In a meeting with army and intelligence officers Jan. 29, Rhodesia's army commander, Lt. Gen. John Hickman, reportedly said military personnel agreeing to renew contracts until April 30, 1980, could pick up an $862.50 bonus immediately.
After that, those deciding to leave Rhodesia could have pension payments substantially increased and in some cases doubled, deposited in a bank outside the country tax free, according to sources.
Hickman also hinted that even greater incentives would be offered later, one source said. Informed observers believe that the longer a Rhodesian remains after the advent of black rule, the bigger rewards he will get from the government.
"I want to buy at least a year, and after that, perhaps another one," Hickman reportedly said. His remark reflects what appears to be the prevalent attitude among white Rhodesians -- that the first year of the new state will be the crucial one, revealing whether international recognition will come and whether the war can be stopped.
The audience pressed "hard" questions on Hickman, but most welcomed the offer, a source said.
One of the questions frequently put by whites to their leaders these days is: "Are they prepared to organize a coup if the black leaders do not abide by thr constitution?"
Hickman reportedly gave what has been the standard noncommittal answer of most white officials: "He smiled and said 'Let me handle that,'" said one source.

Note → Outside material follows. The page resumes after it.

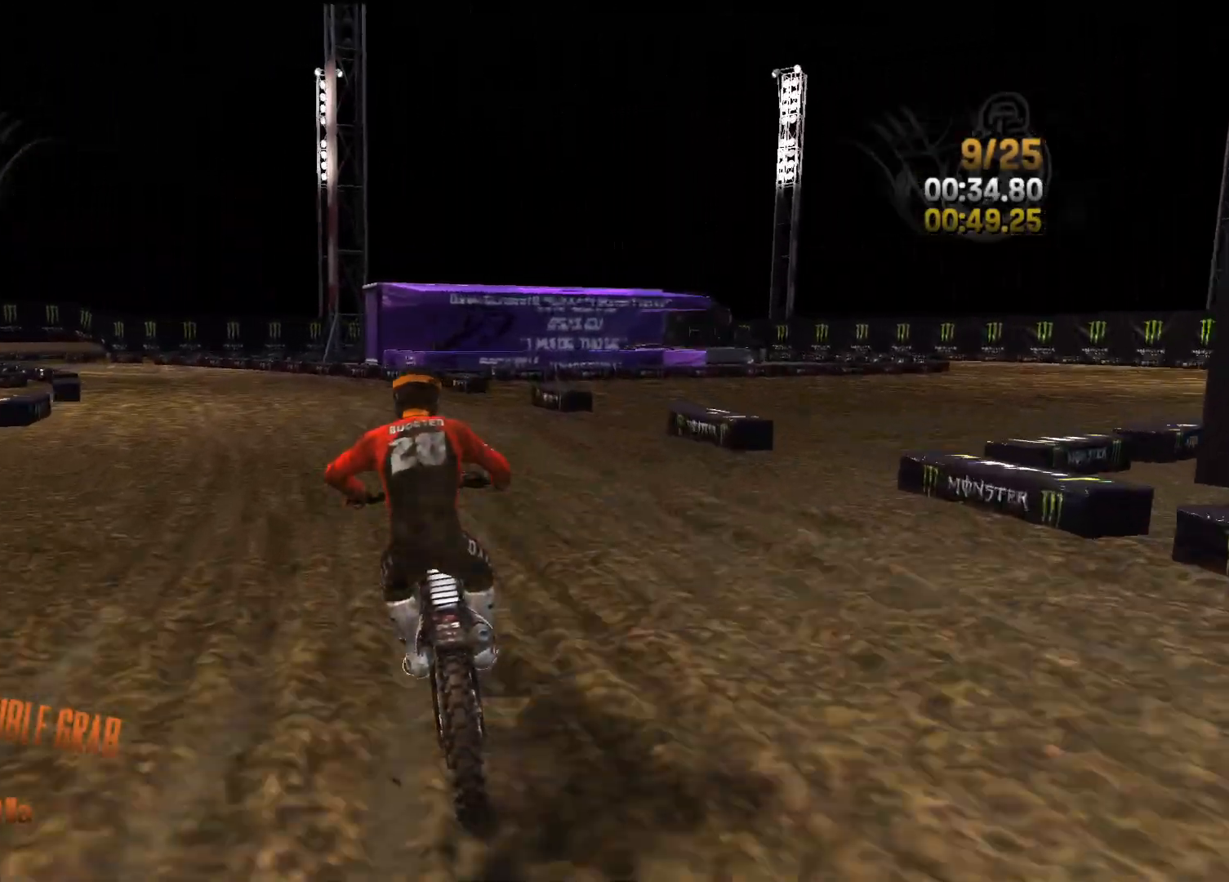
{"dt_ms": 500, "buttons": ["R2"], "left_stick": "left", "right_stick": "down-left", "events": [[100, "left_stick", "left"]]}
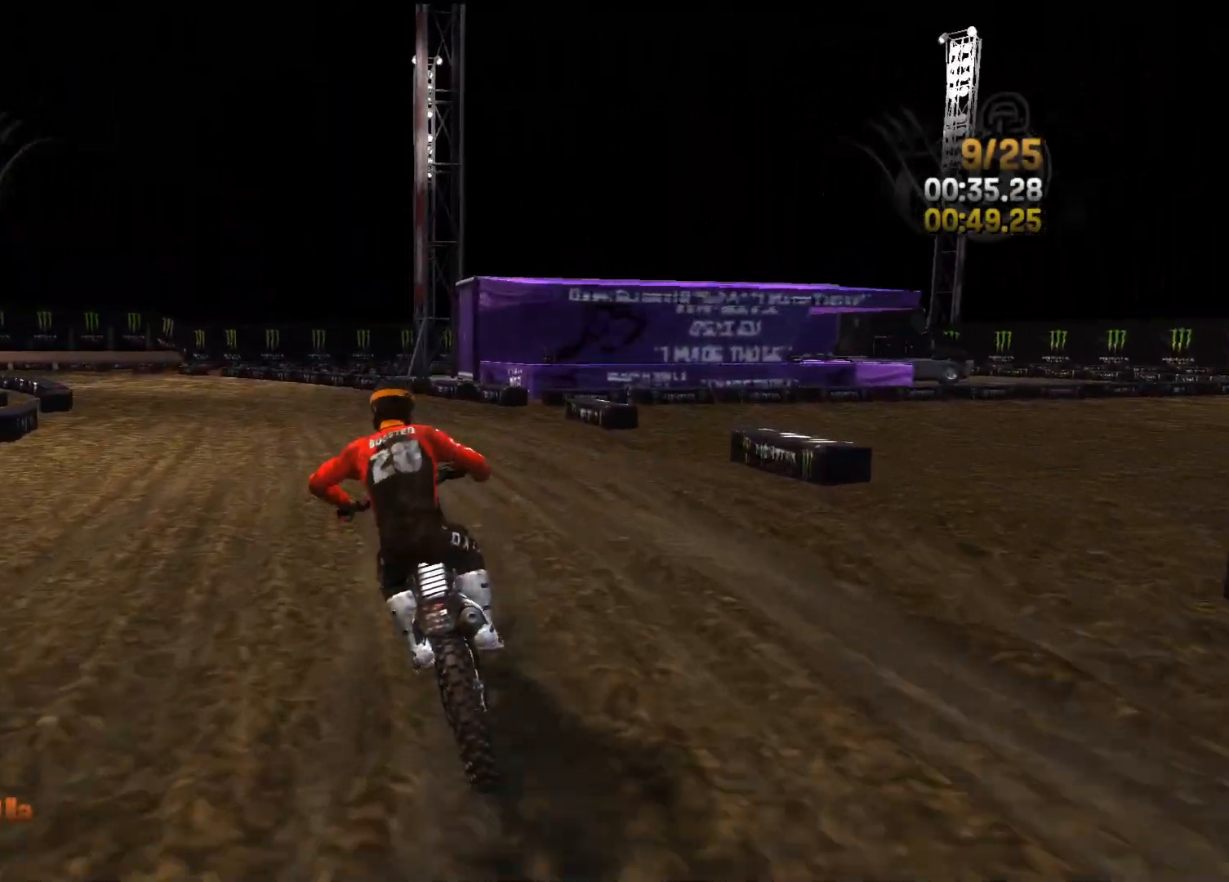
{"dt_ms": 500, "buttons": ["R2"], "left_stick": "left", "right_stick": "down-left", "events": []}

The army general, however, reportedly reminded the officers that under the new constitution, which whites approved in a referendum Jan. 30, white control over the army is virtually guaranteed for the first 10 years of black majority rule.
Although 80 percent of Rhodesia's security forces are black, most of the officers are white. Observers here believe that their continued participation is essential to maintain the army's current standoff with the antigovernment black nationalist guerrillas who are said to operate in 80 percent of the country.
Similar inducements are expected to be given to police, civil servants and the judiciary.
Most of the country's estimated 230,000 whites regard the retention of at least a nucleus of whites as necessary to keep the bureaucracy running efficiently.
Although Rhodesia has an estimated 10,000 black university graduates, one of the highest percentages in Africa, many are living outside the country. Others who are in Rhodesia have been kept out of resonsible positions in the civil service by recially discriminatory practices.
The financial guarantees being offered are similar to those former secretary of state Henry Kissinger proposed when he was trying to arrange a majority rule settlement between Rhodesians whites and black nationalist leaders in 1976.
Under the Kissinger plan, white farmers, who make up the backbone of Rhodesia's economy, would have been guaranteed a sum drawn from a fund created by the United States and its Western allies. The longer a farmer remained in the blackrun state, the more of his investment he would eventually have been able to receive outside the country. That plan was shelved when the Kissinger effort fell through.
The offer to give military personnel pensions outside the country raises the question of where Rhodesia will acquire the foreign currency to keep its promise if a large-scale exodus of whites occurs. The country has been strapped for foreign reserves as the result of 14 years of economic sanctions imposed when it rebelled against Britain.
The government is hoping either that it will never have to make good on its promise or that international recognition and lifting of sanctions will occur. There have been unconfirmed reports that the government has secretly been offered a large amount of money by a friendly country.